### TEXT SECTION
>> Start
Here's one of the more plainspeak discussion of the differences that I was able to find:
http://www.wisegeek.com/what-are-sdhc-cards.htm

Betsy


----------



## bmiller (Dec 3, 2008)

check if the card is locked or unlocked.
must be unlocked.
this is a common error and easy to miss


----------



## Angela (Nov 2, 2008)

Hello bmiller and welcome! Congrats on your first post!


----------



## Dori (Oct 28, 2008)

It is my understanding that your files have to be in the correct folder on your SD.  They cannot be in the root directory,  same goes for the Kindle.  If memory serves me right,  documents for reading material, including books,  music for mp3 files, and audible for audible books.


----------



## Betsy the Quilter (Oct 27, 2008)

BMiller, welcome to the Kindleboards!  Congratulations on your first post!

Be sure to check out Tips & Tricks, where we have lot of good info about using your Kindle, the Book Corner for book recommendations, bargain books and free books, and we have Book Klubs beginning in January!

Betsy


----------



## stevene9 (Nov 9, 2008)

I got a Sandisk 8 gig card at Best Buy and it works great. Should hold about 8000 books. Sure hope we get folders soon!

Steve


----------



## saltraker (Nov 10, 2008)

Say, you don't have one of those micro SD card things and haven't put in the micro, have you?  If that's what it is, the Kindle would not recognize it.  Just wondering.


----------
>> End
Reproduce the entire Kindle SD card forum thread above word for word, without any omissions or changes.

### SUPPLIED DATA
>> Start
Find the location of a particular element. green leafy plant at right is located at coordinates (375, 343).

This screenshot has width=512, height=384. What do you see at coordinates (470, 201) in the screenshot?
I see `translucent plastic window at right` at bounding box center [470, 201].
>> End
### TASK SOLUTION
Here's one of the more plainspeak discussion of the differences that I was able to find:
http://www.wisegeek.com/what-are-sdhc-cards.htm

Betsy


----------



## bmiller (Dec 3, 2008)

check if the card is locked or unlocked.
must be unlocked.
this is a common error and easy to miss


----------



## Angela (Nov 2, 2008)

Hello bmiller and welcome! Congrats on your first post!


----------



## Dori (Oct 28, 2008)

It is my understanding that your files have to be in the correct folder on your SD.  They cannot be in the root directory,  same goes for the Kindle.  If memory serves me right,  documents for reading material, including books,  music for mp3 files, and audible for audible books.


----------



## Betsy the Quilter (Oct 27, 2008)

BMiller, welcome to the Kindleboards!  Congratulations on your first post!

Be sure to check out Tips & Tricks, where we have lot of good info about using your Kindle, the Book Corner for book recommendations, bargain books and free books, and we have Book Klubs beginning in January!

Betsy


----------



## stevene9 (Nov 9, 2008)

I got a Sandisk 8 gig card at Best Buy and it works great. Should hold about 8000 books. Sure hope we get folders soon!

Steve


----------



## saltraker (Nov 10, 2008)

Say, you don't have one of those micro SD card things and haven't put in the micro, have you?  If that's what it is, the Kindle would not recognize it.  Just wondering.


----------